Bisher sind Elektrofahrzeuge für die Automobilindustrie nicht profitabel. Während die Batterieentwicklung rasant voranschreitet, gibt es noch viel zu tun, um die hohen Herstellungskosten zu reduzieren. Es gilt Skaleneffekte in der Produktion zu erzielen, die Gesamtbetriebskosten zu senken sowie die Reichweite und Ladeinfrastruktur zu verbessern. Erst dann werden E-Autos mit Verbrennern gleich ziehen können. Trotz aller Herausforderungen bieten sich Automobilherstellern und Energieversorgern durch die Elektromobilität große Chancen, um den Kundennutzen und die Kundenakzeptanz zu steigern.

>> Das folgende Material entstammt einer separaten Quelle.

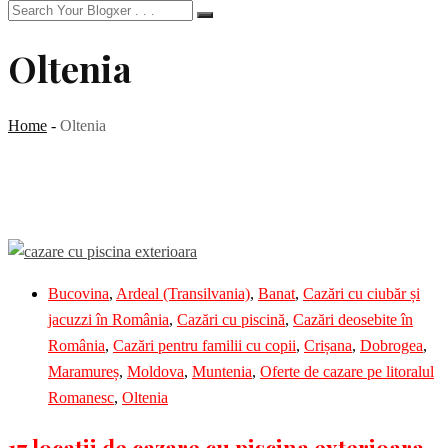
Oltenia
Home
-
Oltenia
Bucovina
,
Ardeal (Transilvania)
,
Banat
,
Cazări cu ciubăr și
jacuzzi în România
,
Cazări cu piscină
,
Cazări deosebite în
România
,
Cazări pentru familii cu copii
,
Crișana
,
Dobrogea
,
Maramureș
,
Moldova
,
Muntenia
,
Oferte de cazare pe litoralul
Romanesc
,
Oltenia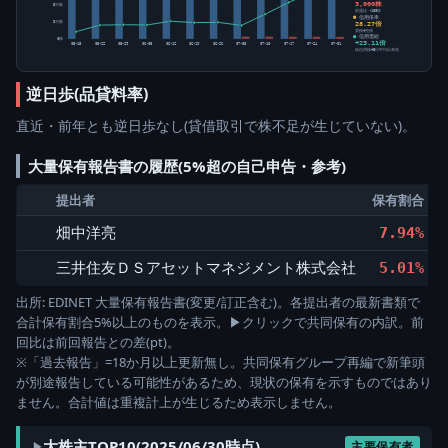
3,000株
5万株
前週比 -100株
信用倍率
28.27倍
3万株
買残÷売残
信用需給
0株
+23.11倍
05-15
05-22
05-29
06-05
06-12
06-19
06-26
07-03
07-10
07-17
07-24
07-31
純信用残÷5日平均出来高
逆日歩(品貸料率)
直近・前年とも逆日歩なし(貸借取引で株不足が生じていない)。
大量保有報告書の履歴(5%超の自己申告・参考)
提出者
保有割合
畑中洋亮
7.94%
三井住友ＤＳアセットマネジメント株式会社
5.01%
出所: EDINET 大量保有報告書(変更/訂正含む)。各提出者の最新書類で
合計保有割合5%以上のものを表示。▶クリックで共同保有の内訳。前
回比は前回報告との差(pt)。
※「過去報告」=18か月以上更新無し。共同保有グループ再編で新筆頭
が別途報告している可能性があるため、現状の保有を示すものではあり
ません。合計値は重複計上が生じるため表示しません。
大株主TOP10(2025/06/30時点)
主要保有者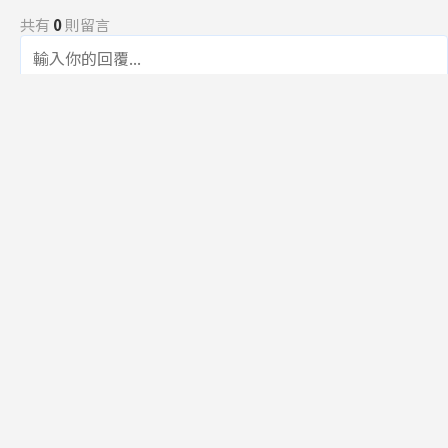
共有
0
則留言
規範
回覆
還沒有留言，成為第一個發言的人吧！
訂閱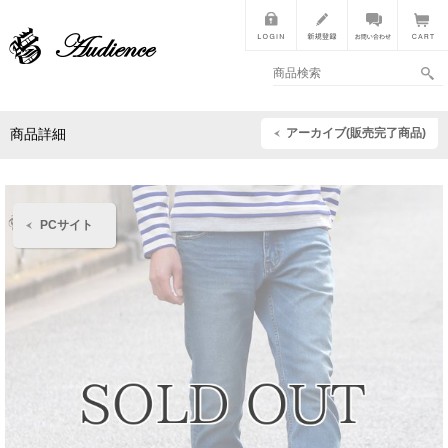
アーカイブ(販売完了商品)
商品詳細
PCサイト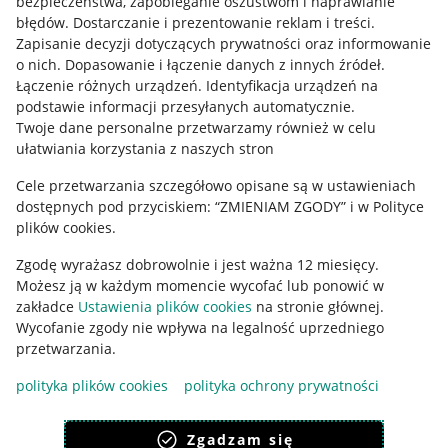
bezpieczeństwa, zapobieganie oszustwom i naprawianie
błędów
.
Dostarczanie i prezentowanie reklam i treści
.
Informacje prawne
Zapisanie decyzji dotyczących prywatności oraz informowanie
o nich
.
Dopasowanie i łączenie danych z innych źródeł
.
Regulamin
Łączenie różnych urządzeń
.
Identyfikacja urządzeń na
podstawie informacji przesyłanych automatycznie
.
Polityka plików "cookies"
Twoje dane personalne przetwarzamy również w celu
ułatwiania korzystania z naszych stron
Ustawienia plików "cookies"
Cele przetwarzania szczegółowo opisane są w ustawieniach
Udostępnianie lokalizacji
dostępnych pod przyciskiem: “ZMIENIAM ZGODY” i w Polityce
Informacje dla Aktu o Usługach Cyfrowych
plików cookies.
Zgodę wyrażasz dobrowolnie i jest ważna 12 miesięcy.
Pobierz aplikację
Możesz ją w każdym momencie wycofać lub ponowić w
zakładce
Ustawienia plików cookies
na stronie głównej.
Wycofanie zgody nie wpływa na legalność uprzedniego
przetwarzania.
polityka plików cookies
polityka ochrony prywatności
Zgadzam się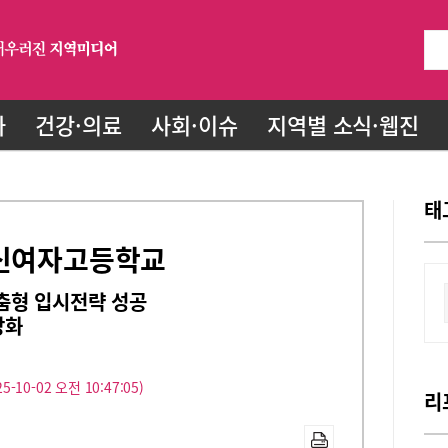
화
건강·의료
사회·이슈
지역별 소식·웹진
태
영신여자고등학교
춤형 입시전략 성공
강화
5-10-02 오전 10:47:05)
리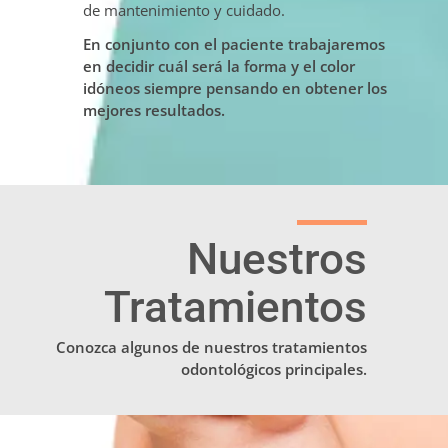
de mantenimiento y cuidado.
En conjunto con el paciente trabajaremos
en decidir cuál será la forma y el color
idóneos siempre pensando en obtener los
mejores resultados.
Nuestros
Tratamientos
Conozca algunos de nuestros tratamientos
odontológicos principales.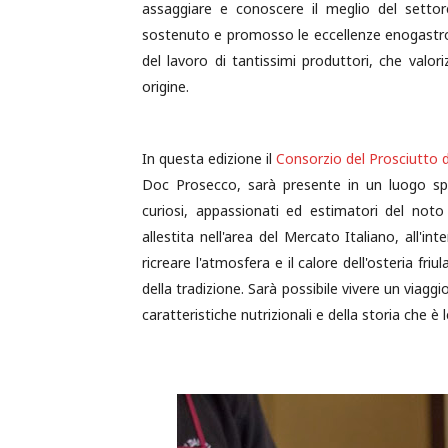
assaggiare e conoscere il meglio del settore
sostenuto e promosso le eccellenze enogastron
del lavoro di tantissimi produttori, che valori
origine.
In questa edizione il
Consorzio del Prosciutto d
Doc Prosecco, sarà presente in un luogo spe
curiosi, appassionati ed estimatori del noto 
allestita nell'area del Mercato Italiano, all'in
ricreare l'atmosfera e il calore dell'osteria fri
della tradizione. Sarà possibile vivere un viagg
caratteristiche nutrizionali e della storia che è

Kosten als größtes Kaufhindernis
Laut der Verbraucherstudie „The Digital Life Index“[1] sind die Gesamtbetriebskosten (Total Costs of Ownership) das größte Hindernis für den Kauf eines E-Fahrzeugs. Es geht dabei nicht um den Preis des Fahrzeugs allein, sondern um Faktoren wie die Installation und den Betrieb einer Ladestation zu Hause, das öffentliche Laden, Steuern, Versicherung und den Restwert. In vielen großen Märkten wird die Nachfrage durch Subventionen und Kaufanreize stimuliert, um das Angebot eines Elektrofahrzeuges attraktiv zu gestalten. Diese Kaufanreize sind jedoch oft kompliziert und erfordern bei der Antragsstellung viel Papierarbeit. Auch gelten nicht alle Steuerermäßigungen gleichermaßen für alle Käufer. Dazu ist nicht jedes E- oder Hybridfahrzeug und auch nicht jedes Gebrauchtfahrzeug für Subventionen qualifiziert. Subventionen sind aber grundsätzlich langfristig keine Lösung, um den Absatz und die Akzeptanz bei den Kunden zu fördern. Solange die Gesamtbetriebskosten eines E-Fahrzeugs nicht konkurrenzfähig bzw. besser sind als die eines Verbrenners, wird es mit der breiten Etablierung dauern.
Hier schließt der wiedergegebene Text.